→ STORED DATA
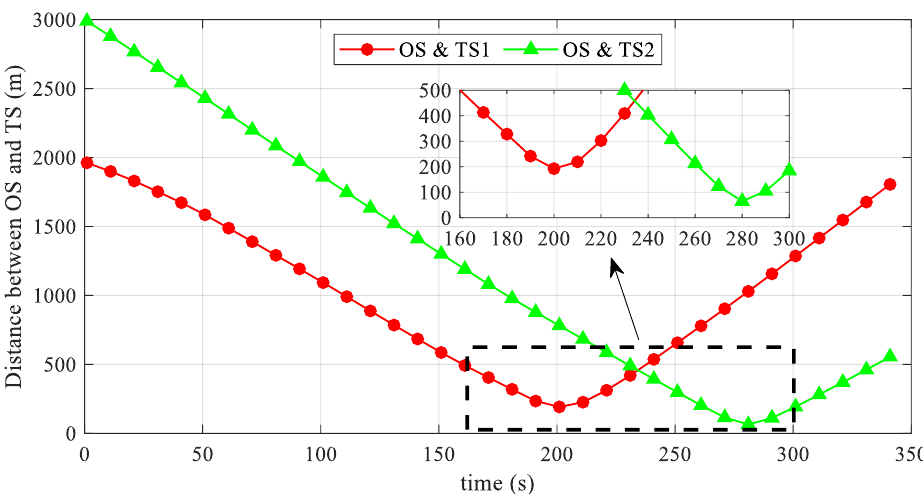
Figure 12. The relative distances between OS and TSs in the complex scenario.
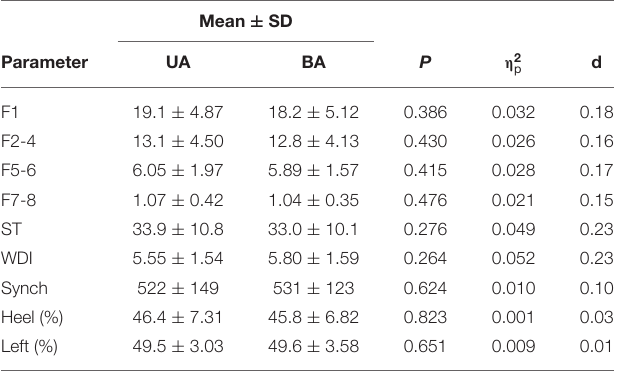
TABLE 3 | Interactive Balance System (IBS)—Descriptive comparison (mean ± SD, n = 25) and analysis of variance for setting Bonebridge/Vibrant-Soundbridge best aided and unaided based on all positions (mean values).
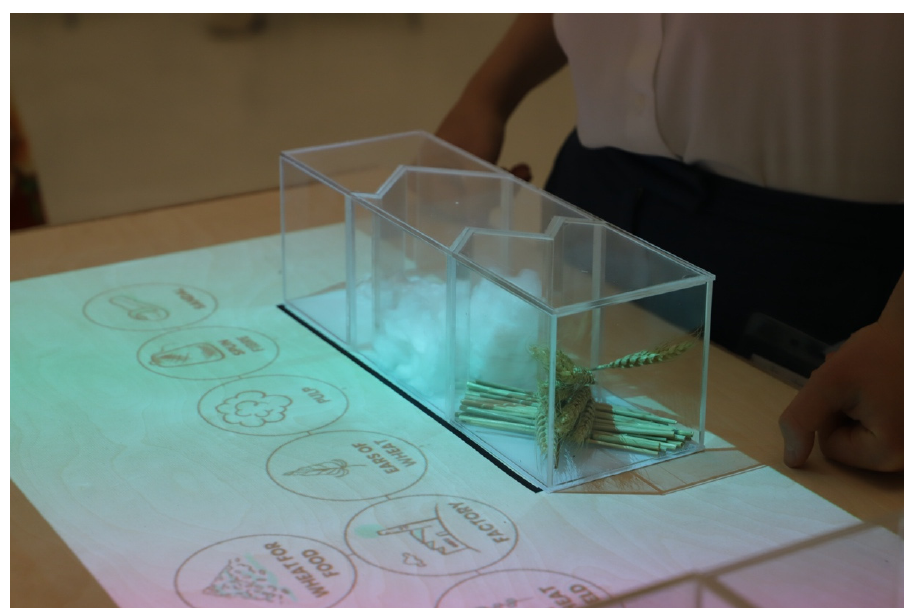
Figure 5. Material Stories.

→ AIM OF THE EXERCISE
The material above should be printed again exactly, with each picture left out.

→ WRITTEN REPLY
Figure 12. The relative distances between OS and TSs in the complex scenario.
TABLE 3 | Interactive Balance System (IBS)—Descriptive comparison (mean ± SD, n = 25) and analysis of variance for setting Bonebridge/Vibrant-Soundbridge best aided and unaided based on all positions (mean values).
Figure 5. Material Stories.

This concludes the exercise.